The JFA programme also gives due consideration to recommendations that will improve the mechanisms for enhanced inter-regional collaboration within CARICOM member States and take into consideration the targets established by the United Nations High-Level Meeting Political Declaration [June 2016] on ending the AIDS epidemic by 2030. It also embraces the 2030 Sustainable Development Goals [SDGs] approved by 192 nations at the United Nations in September 2015 and the commitments made by civil society, faith-based and other implementing stakeholder groups.
“Despite the successes to date, let us not become complacent or despondent about the world economic and financial downturns. We are here on a mission and tasked with ascertaining innovative ways for addressing how to sustain our responses for ending HIV and AIDS by 2030,” Ramdahin said.
He went on to note that the future goal of ending AIDS by 2030 is achievable and will only be sustained through the collective efforts of parliamentarians, faith leaders, civil society leaders, youth and National AIDS Programme [NAP] Managers working in harmony to ensure open, honest and consistent dialogue and collaboration to unlock and overcome the barriers for achieving regional and international goals.
“In making your respective contributions at this second Regional Dialogue, please be guided by CARICOM’s Vision statement which proposes a Caribbean Community that is integrated, inclusive and resilient; driven by knowledge, excellence, innovation and productivity; a Community where every citizen is secure and has the opportunity to realise his or her potential with guaranteed human rights and social justice; and contributes to, and shares in, its economic, social and cultural prosperity; a Community which is a unified and competitive force in the global arena,” Ramdahin urged.
He advised during the recent forum too that a vision is needed to start the process of charting the course and invited stakeholders to keep this vision in mind as they deliberate on the joint National and Regional Level Policy Formulation and Activities for advancing the short, medium and long term goals of the PANCAP’s JFA Roadmap.
The second PANCAP dialogue, Ramdahin said, represents yet another step in the way forward for laying the foundations for increasing engagement and promoting solidarity among stakeholder groups.

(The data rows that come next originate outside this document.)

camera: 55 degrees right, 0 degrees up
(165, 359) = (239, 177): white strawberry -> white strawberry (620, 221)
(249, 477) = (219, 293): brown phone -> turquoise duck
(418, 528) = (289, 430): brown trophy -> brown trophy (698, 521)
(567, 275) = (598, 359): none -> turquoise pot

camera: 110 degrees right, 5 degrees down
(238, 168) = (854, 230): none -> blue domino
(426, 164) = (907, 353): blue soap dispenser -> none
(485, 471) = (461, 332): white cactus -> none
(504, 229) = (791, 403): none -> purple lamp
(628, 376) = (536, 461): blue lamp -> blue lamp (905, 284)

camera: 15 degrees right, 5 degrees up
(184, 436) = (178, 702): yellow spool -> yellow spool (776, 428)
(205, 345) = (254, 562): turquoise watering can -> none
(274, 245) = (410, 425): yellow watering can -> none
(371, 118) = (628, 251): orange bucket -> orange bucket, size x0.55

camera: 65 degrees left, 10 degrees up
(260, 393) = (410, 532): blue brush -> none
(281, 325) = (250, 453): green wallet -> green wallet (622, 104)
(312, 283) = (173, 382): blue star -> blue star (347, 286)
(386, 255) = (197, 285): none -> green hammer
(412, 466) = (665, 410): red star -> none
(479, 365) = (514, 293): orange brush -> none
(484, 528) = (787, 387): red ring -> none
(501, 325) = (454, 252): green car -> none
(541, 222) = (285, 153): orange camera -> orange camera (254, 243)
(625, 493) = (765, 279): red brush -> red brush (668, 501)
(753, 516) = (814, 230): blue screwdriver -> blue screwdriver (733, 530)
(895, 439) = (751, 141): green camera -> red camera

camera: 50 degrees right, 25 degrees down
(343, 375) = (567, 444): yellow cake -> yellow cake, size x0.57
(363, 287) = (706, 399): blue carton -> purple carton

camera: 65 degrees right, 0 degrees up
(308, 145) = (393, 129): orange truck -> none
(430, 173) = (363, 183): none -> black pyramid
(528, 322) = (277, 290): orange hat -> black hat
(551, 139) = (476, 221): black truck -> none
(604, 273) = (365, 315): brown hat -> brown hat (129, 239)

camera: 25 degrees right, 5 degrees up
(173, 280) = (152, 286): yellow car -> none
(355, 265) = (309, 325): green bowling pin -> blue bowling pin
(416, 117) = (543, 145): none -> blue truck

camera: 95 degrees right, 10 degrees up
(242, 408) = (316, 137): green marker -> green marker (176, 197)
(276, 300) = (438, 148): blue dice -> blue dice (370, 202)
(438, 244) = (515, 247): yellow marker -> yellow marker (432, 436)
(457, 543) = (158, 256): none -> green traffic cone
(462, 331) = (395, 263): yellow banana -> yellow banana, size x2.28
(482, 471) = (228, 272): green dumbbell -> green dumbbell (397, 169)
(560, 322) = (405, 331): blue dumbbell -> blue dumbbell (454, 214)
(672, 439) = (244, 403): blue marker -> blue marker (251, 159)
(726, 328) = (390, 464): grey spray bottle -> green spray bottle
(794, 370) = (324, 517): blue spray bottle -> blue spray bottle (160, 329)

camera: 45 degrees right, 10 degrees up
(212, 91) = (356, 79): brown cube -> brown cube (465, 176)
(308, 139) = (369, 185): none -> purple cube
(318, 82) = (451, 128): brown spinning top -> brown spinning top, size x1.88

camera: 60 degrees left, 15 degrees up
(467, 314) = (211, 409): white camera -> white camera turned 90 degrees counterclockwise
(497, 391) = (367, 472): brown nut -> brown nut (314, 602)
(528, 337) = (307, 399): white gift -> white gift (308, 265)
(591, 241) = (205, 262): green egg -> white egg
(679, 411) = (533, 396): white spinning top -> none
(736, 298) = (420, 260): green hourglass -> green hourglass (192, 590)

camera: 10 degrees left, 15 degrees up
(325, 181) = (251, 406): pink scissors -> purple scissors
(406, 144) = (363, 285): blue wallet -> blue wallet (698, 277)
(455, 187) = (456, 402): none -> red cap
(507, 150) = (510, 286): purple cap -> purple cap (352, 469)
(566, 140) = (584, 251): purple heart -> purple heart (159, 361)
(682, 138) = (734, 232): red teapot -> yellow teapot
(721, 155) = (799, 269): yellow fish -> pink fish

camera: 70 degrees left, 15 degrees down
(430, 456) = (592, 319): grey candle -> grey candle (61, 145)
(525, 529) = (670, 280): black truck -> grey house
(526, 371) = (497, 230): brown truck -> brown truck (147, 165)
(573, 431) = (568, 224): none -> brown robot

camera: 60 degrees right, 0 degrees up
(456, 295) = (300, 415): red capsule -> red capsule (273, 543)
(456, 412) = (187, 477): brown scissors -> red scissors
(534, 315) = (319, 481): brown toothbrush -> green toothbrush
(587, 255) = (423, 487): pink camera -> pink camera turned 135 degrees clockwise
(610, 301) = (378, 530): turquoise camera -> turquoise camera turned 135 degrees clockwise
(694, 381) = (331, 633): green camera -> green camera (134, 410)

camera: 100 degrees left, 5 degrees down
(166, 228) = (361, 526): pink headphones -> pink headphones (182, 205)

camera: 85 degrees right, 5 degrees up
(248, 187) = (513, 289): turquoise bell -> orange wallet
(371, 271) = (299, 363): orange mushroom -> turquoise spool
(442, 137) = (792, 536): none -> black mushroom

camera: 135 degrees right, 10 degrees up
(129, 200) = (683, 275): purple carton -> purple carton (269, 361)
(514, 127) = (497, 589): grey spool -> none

The PANCAP dialogue came to fruition even as Guyana redoubles its efforts to wage war against threatening HIV/AIDS trends. In its mid-year report, government admitted that the incidence of HIV grew to 142 cases per 100,000 persons, significantly higher than the 2018 rate of 117 per 100,000 persons.
In the face of this dilemma, “testing for HIV remains one of the most important activities in the fight against the virus,” government stated in the report.
To this end, and in its pursuit to achieve the 90-90-90 Treat All HIV Policy, government said that it has committed to increasing HIV testing and, with the help of Non-Governmental Organisations [NGOs], aim to augment access to testing of vulnerable groups.
The 90-90-90 goal is one which aims to ensure that by next year all people living with HIV will know their HIV status; all people diagnosed as positive will receive sustained treatment and all people receiving treatment will have viral suppression.
Even as moves are made to ramp up testing, government said that, through its Public Health Ministry, it is poised to ensure that the package of care offered through the collaboration with NGOs will include sensitisation, the distribution of condoms and linking persons to care and treatment sites. Furthermore, government in the report detailed plans to pilot new initiative as a counter-measure against HIV.
Already set in motion is the establishment of a public-private partnership with doctors within the private sector to whom patients are to be referred for treatment. “While the cost of treatment will remain free, the patient will be required to cover the doctor’s consultation fee,” the Mid-report outlined. Also government promised the introduction Pre-Exposure Prophylaxis, which is a course of HIV drugs taken as a pre-emptive measure against the spread of disease, particularly targeted at vulnerable groups.